The advantages of this restructuring plan are: because the listed subject of the red-chip model is a Hong Kong company registered in Hong Kong, it can effectively solve the problem of foreign shares of Netcom, so that its shareholders, such as News Corp. and Goldman Sachs, can be preserved and avoid paying huge sums of money for repaying foreign shareholders and buying their shares. However, if the H-share model is selected, its listed entity is a domestic registered company, so it is difficult to carry out the above operations.

A summary of the restructuring and listing of state-owned enterprises

The mode selection of large state-owned enterprises should adapt to the requirements and level of marketization.

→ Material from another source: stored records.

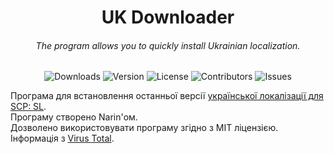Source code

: <h1 align="center">UK Downloader</h1>
<h6 align="center">The program allows you to quickly install Ukrainian localization.</h6>
<div align="center">

![Downloads](https://img.shields.io/github/downloads/Ukrainian-SCPSL/UKDownloader/total?label=Downloads&style=flat-square)
![Version](https://img.shields.io/github/v/release/Ukrainian-SCPSL/UKDownloader?label=Version&style=flat-square)
![License](https://img.shields.io/github/license/Ukrainian-SCPSL/UKDownloader?label=License&style=flat-square)
![Contributors](https://img.shields.io/github/contributors/Ukrainian-SCPSL/UKDownloader?label=Contributors&style=flat-square)
![Issues](https://img.shields.io/github/issues/Ukrainian-SCPSL/UKDownloader?label=Issues&style=flat-square)

</div>

Програма для встановлення останньої версії [української локалізації для SCP: SL](https://github.com/Ukrainian-SCPSL/Ukrainian-language).                                                          
Програму створено Narin'ом.                                                          
Дозволено використовувати програму згідно з MIT ліцензією.                                                          
Інформація з [Virus Total](https://www.virustotal.com/gui/file/666ff7de3e8b04a21be74a6cbbc2886eb31686d6cd4a30eecdbeeb7b8e2865f0?nocache=1).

The mode of reorganization of large state-owned enterprises should be diversified, which is determined by the development of these enterprises on the one hand and adapted to the situation of capital market on the other. Even in developed countries, the capital market is multi-level, including securities trading market, OTC market and property rights trading market. The decision of the Third Plenary Session of the 16th Central Committee of the Communist Party of China (CPC) pointed out: "Establish a multi-level capital market system, improve the capital market structure and enrich the capital market products." Multi-level capital market provides many possibilities for the mode selection of large state-owned enterprises' restructuring. How to effectively use the capital market system and find a more effective mode for the reorganization of large state-owned enterprises is an important factor for the success of reorganization.

For large state-owned enterprises, the choice of restructuring mode is to find an enterprise system that adapts to the characteristics and management level of enterprises, so that enterprises can develop more efficiently after restructuring. Therefore, it is very important to accurately judge the situation of enterprises and markets and correctly analyze the alternative restructuring models.

In the near future, the overall restructuring and listing mode of state-owned enterprises is more in line with the current policy direction and the requirements of the times.